Community gardens also are a convenient replacement for vacant land or for an eyesore. They may even grace a public park if your park doesn't seem to have a real purpose now.

I myself never want to snap another green bean, shell another pea, or seed another cherry, but I've come to understand that I'm actually an exception. I do crave a real-tasting tomato and strawberry, and probably so do many of you.

Organizing for Minimal Conflict As You Start a Community Garden

Some earnest conversations are in order before jumping into a community garden project. If you thoroughly discuss possible incompatible visions for the garden, you will avoid the long, enduring conflicts that drag any human collaboration down. These are the questions to ask:

  • Is your community garden simply a place where individual households are assigned to a specific area or row, tend that themselves, and harvest that themselves, or on the other hand, is it a place where people divide up the work and the food and flowers produced?
  • Shall we plant food-bearing plants, or is the garden for producing flowers, or both?
  • How will we decide what to plant?
  • How are planting expenses divided up?
  • Are people "members" of the community garden, or is everyone in the neighborhood automatically entitled to be involved as much or as little as they would like?
  • Must people work in the garden to harvest from the garden?
  • What are the rules about harvesting food, flowers, and herbs that were planted by others?
  • Who's checking your progress on a daily basis, so that the weeds and pests don’t take over? And who's watering? What will be your water source, and do you have required permission if you plan to use a city fire hydrant or other public source?
  • How will tools be obtained, and how will they be secured on or very near the site? Or must everyone bring their own tools each time they come to the garden?
  • Who can advise us if we're having difficulty with plant selection, soils, watering systems, pests, and so forth?
  • Will there be any effort to sell the surplus produce, plants, or flowers? If so, what would be the best outlet, and who will be responsible for making the decision about what is excess? How would the revenue be divided up?
  • Will shade, drinking water, and a place to sit be available on the site? If not, how will that impact the ground rules?

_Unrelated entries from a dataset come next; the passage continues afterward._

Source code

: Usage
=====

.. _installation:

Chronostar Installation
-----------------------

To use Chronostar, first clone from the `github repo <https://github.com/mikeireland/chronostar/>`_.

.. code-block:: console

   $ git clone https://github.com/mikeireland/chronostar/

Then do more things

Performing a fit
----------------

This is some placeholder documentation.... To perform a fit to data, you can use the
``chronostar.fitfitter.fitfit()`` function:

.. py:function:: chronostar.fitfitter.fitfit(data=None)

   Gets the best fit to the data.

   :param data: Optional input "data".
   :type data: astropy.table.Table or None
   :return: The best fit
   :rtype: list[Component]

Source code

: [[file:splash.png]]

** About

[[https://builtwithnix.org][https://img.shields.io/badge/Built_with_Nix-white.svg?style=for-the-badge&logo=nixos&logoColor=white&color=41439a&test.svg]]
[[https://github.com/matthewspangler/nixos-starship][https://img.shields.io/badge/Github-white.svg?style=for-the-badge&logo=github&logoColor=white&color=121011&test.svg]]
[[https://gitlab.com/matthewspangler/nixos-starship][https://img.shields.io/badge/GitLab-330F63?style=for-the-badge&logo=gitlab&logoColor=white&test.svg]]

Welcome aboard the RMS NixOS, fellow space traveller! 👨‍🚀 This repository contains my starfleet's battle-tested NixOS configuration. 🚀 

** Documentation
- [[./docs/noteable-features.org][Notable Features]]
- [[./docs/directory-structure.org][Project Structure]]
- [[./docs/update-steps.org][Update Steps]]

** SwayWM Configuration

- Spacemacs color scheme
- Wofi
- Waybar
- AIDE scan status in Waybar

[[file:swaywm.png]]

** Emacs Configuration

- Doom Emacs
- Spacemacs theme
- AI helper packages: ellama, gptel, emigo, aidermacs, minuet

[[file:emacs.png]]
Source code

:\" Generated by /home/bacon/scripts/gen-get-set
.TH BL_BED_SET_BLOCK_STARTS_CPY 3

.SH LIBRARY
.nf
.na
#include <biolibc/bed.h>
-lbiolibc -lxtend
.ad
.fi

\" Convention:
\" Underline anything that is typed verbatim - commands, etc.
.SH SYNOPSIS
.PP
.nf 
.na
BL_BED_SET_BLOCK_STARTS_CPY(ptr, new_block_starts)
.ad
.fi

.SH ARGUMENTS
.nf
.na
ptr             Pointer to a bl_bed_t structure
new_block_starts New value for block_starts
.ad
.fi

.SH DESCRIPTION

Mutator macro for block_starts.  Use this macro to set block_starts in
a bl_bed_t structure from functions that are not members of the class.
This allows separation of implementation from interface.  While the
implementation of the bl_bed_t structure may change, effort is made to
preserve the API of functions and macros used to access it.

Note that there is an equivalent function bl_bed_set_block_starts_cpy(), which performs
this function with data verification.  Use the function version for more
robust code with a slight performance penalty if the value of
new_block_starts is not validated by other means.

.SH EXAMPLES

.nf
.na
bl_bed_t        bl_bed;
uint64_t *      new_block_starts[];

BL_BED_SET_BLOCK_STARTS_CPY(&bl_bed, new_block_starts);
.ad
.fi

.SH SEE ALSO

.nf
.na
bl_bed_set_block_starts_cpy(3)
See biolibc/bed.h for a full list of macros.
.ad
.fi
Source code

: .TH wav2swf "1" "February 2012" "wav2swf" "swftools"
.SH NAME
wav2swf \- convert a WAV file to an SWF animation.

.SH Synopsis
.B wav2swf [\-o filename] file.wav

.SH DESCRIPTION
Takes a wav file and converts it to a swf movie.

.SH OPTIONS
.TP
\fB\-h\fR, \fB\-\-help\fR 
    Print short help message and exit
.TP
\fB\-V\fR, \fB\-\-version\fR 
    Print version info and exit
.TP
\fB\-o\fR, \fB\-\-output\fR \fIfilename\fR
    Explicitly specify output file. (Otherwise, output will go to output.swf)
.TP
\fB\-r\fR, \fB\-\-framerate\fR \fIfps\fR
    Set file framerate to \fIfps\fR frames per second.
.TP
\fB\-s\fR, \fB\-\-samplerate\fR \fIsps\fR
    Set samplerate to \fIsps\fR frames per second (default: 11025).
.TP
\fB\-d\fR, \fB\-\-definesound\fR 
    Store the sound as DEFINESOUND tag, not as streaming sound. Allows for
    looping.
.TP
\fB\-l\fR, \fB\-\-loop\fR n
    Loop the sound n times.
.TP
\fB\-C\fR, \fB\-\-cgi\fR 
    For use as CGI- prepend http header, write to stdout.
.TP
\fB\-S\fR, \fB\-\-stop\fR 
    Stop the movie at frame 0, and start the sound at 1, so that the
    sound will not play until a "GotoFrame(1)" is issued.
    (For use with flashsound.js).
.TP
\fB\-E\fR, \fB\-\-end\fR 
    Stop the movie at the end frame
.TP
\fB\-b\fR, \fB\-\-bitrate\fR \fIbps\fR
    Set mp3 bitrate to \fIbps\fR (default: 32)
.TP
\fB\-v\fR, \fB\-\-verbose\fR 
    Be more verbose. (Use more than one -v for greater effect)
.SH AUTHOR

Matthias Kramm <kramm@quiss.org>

Will these inconveniences influence your ability to retain gardeners?
  • If you will be leasing your garden space from a public entity, such as a city or a park, who will be responsible for staying in contact with the local government and making sure you have any required signed documents?

And if you need a little more advice as you start a community garden, check for a local group or the many resources of the American Community Gardening Association.  Other helpful organizations are the Community Gardens as Appleseeds Foundation, which may provide minor cash to help with gardens, and the National Gardening Association for general gardening advice. And for an all-inclusive approach to a wonderful neighborhoods, we recommend the book The Great Neighborhood Book: A Do-It-Yourself Guide to Placemaking. Your garden can really make an area distinctive, help improve communication and collaboration among generations, and represent a tangible neighborhood accomplishment, whether you are a well-established community or one that is struggling.

If you envision a really extensive or fancy community garden, you may need to read about how to start a community-based non-profit organization.  However, the vast majority of community gardens are not incorporated, and many are not connected formally to any neighborhood association or community development corporation.

Learn From These Helpful Resources for Thinking Through Community Projects

We have found that organizing people to create a community garden is similar to many other community development projects. If you haven't ever tried to get people who don't necessarily know one another to work together, you might want to read some words of wisdom from our experiences with helping people to start block units or neighborhood associations.  Feel free to use the search feature for this website when problems arise, as they will. But the rewards usually far outweigh the challenges.